Posted: Tue Oct 04, 2016 5:23 pm
Hi,

For question 57 on the homework, involving lines in the Balmer series, it says in the solutions manual that "n[1]=2 so the fifth line in the spectrum should be n[2]=7. Then you plug into the Rydberg equation and find the fifth wavelength of the fifth line. What I dont understand is why you get [2]=7. Shouldnt it be equal to 6? N1=2, N2=3, N=5 and N6=6? Also when you plug into the Rydberg equation, why is the answer positive? Why is it that the form of the equation V=R(1/n1^2-1/n2^2) does not have a negative but in the formula E=-hr/n^2 does have a negative?

### Re: 1.57 Homework Conceptual  [ENDORSED]

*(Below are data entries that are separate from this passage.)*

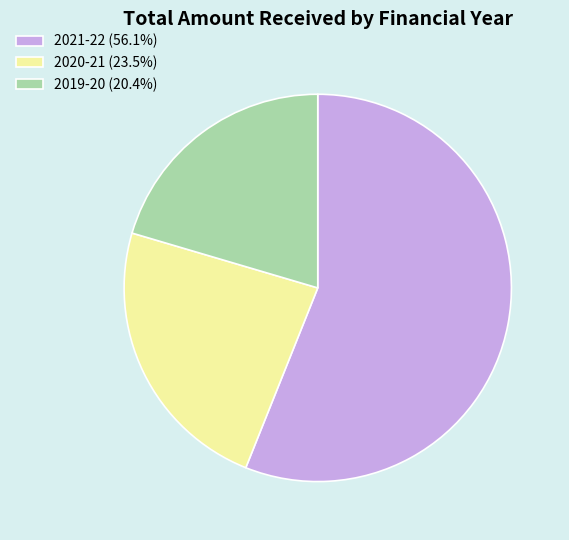

Is there any slice that represents more than half of the pie?

Yes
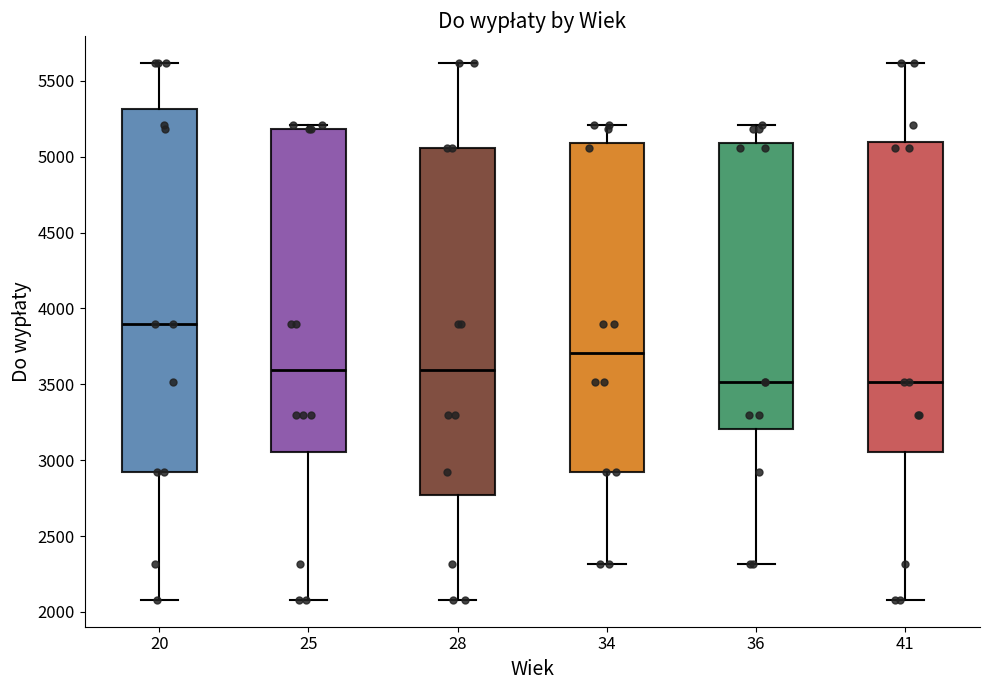

Reading left to right, read every box against the y-axis: the position of its median line, the range the box covers, and the ends of its whiskers. The values are not printed on the chart, so give them approximately, as read against the axis.

20: median 3900, box 2900 to 5300, whiskers 2100 to 5600
25: median 3600, box 3050 to 5200, whiskers 2100 to 5200 (just above the box's upper edge)
28: median 3600, box 2750 to 5050, whiskers 2100 to 5600
34: median 3700, box 2900 to 5100, whiskers 2300 to 5200
36: median 3500, box 3200 to 5100, whiskers 2300 to 5200
41: median 3500, box 3050 to 5100, whiskers 2100 to 5600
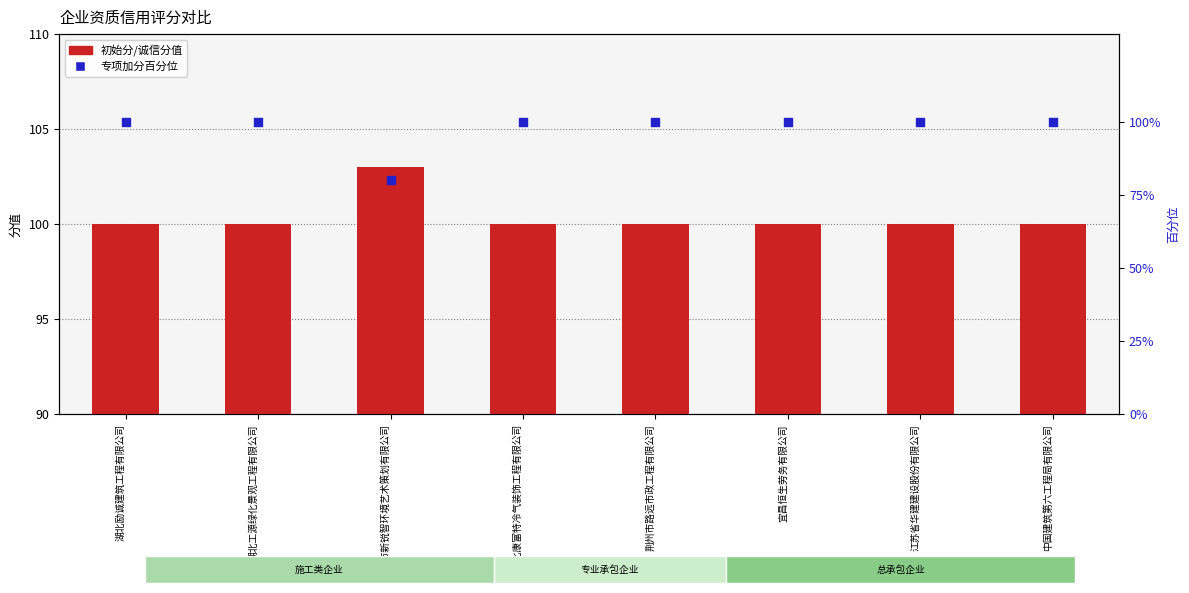

Which series contains the lowest Y value?

专项加分百分位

Posted: Tue Oct 04, 2016 6:35 pm
To answer the first question, the answer is n=7 because you are looking for the next line in the series. So when you had solved and found n=6, you are using that as the baseline to find the wavelength of the next energy level.
To answer the second question, when you are going from a higher energy level to a lower energy level, you are losing the energy that is then transformed into a photon. You would keep the negative sign when looking at the change in energy so when plugging that value into the Rydberg equation { E sub n= (-hR/ n^2) } the answer will turn out positive, not negative.

### Re: 1.57 Homework Conceptual

Posted: Tue Oct 04, 2016 6:44 pm
So what you are saying in the second part of your answer is that deltaE becomes negative and you set that equal to the Rydberg formula which would be negative and the two negatives on both sides would become positive (mathematically dividing both sides by -1)?

### Re: 1.57 Homework Conceptual

Posted: Wed Oct 05, 2016 4:33 pm
Yes, the two negatives will cancel out when being divided. That will leave the answer as a positive value.